▶ _INSTRUCTIONS FOR THE TASK_:
Recast the listing as a numbered list, starting at the line that contains "pose: elev=185.4 azim=199.4" and running through the end of the listing. Leave out any blank lines.

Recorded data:
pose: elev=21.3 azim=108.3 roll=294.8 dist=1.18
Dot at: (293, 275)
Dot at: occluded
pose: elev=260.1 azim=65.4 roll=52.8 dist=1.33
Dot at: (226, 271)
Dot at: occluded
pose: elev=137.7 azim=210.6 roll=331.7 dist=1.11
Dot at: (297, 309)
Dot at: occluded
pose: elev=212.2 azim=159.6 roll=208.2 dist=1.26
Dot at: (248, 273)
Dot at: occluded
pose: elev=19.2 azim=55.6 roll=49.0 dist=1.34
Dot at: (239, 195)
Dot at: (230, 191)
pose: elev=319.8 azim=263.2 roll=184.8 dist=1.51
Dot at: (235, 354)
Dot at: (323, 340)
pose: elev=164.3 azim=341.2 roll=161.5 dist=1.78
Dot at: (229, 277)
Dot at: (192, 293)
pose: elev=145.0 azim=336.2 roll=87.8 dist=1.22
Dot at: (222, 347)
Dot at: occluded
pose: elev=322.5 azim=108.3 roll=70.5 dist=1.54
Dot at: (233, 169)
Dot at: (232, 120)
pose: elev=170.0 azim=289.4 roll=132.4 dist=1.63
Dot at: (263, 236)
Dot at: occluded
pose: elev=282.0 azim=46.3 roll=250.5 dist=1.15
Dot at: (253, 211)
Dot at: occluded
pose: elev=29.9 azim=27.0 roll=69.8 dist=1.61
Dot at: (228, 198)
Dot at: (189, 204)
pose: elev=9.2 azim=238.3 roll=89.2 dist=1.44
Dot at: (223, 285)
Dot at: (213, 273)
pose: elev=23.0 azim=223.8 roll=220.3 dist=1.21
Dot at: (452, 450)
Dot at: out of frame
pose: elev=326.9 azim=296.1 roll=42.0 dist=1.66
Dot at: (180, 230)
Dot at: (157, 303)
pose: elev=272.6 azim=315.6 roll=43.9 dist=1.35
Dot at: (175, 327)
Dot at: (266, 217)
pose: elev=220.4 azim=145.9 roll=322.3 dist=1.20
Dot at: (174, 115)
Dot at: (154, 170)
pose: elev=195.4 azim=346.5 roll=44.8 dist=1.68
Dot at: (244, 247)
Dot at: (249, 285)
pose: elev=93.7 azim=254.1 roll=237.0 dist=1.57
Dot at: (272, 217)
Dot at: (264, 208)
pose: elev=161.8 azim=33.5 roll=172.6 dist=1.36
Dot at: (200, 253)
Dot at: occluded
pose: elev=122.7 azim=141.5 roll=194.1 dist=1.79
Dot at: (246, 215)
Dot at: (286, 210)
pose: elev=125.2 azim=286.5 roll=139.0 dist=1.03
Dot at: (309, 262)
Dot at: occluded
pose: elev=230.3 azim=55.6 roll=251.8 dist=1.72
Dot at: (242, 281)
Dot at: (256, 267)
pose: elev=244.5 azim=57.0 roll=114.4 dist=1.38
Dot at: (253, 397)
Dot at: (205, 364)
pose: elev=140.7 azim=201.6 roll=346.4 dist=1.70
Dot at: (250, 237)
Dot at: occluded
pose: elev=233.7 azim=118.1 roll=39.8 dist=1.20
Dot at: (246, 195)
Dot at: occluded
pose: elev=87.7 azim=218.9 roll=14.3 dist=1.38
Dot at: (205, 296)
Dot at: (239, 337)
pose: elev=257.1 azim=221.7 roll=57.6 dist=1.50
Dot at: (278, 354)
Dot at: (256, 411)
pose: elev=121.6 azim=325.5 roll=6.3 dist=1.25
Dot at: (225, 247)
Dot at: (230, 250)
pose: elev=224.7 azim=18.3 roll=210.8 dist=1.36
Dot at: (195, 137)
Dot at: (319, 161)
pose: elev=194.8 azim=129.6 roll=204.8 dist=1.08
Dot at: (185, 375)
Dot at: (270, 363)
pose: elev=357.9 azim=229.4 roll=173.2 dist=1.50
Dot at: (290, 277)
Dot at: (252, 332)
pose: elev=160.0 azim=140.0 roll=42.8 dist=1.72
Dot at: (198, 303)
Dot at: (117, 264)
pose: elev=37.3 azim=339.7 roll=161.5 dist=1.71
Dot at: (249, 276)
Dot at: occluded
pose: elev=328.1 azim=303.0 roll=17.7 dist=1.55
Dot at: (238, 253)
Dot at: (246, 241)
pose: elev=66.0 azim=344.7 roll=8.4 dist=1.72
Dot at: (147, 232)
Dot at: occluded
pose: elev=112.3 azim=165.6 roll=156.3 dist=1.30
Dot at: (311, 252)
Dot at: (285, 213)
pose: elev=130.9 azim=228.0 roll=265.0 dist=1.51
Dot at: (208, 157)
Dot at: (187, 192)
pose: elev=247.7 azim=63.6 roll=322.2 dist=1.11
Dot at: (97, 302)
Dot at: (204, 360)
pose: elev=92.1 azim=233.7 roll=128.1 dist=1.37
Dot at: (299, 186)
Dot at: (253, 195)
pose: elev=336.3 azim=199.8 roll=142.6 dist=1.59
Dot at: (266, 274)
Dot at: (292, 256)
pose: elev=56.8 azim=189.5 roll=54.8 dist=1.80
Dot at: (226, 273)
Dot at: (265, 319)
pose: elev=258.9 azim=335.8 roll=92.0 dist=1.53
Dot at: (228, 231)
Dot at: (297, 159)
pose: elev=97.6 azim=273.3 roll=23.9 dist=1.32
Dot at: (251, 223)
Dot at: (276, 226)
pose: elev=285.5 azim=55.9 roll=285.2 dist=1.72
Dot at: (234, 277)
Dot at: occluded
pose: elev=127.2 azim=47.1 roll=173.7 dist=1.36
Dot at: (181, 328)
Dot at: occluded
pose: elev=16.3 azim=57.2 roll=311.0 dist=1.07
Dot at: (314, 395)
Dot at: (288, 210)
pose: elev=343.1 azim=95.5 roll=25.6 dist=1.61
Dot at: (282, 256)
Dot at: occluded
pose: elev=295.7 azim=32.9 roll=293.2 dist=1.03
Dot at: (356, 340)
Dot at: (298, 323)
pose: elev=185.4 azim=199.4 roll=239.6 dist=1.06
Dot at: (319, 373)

▶ _TASK RESULT_:
1. pose: elev=185.4 azim=199.4 roll=239.6 dist=1.06
2. Dot at: (319, 373)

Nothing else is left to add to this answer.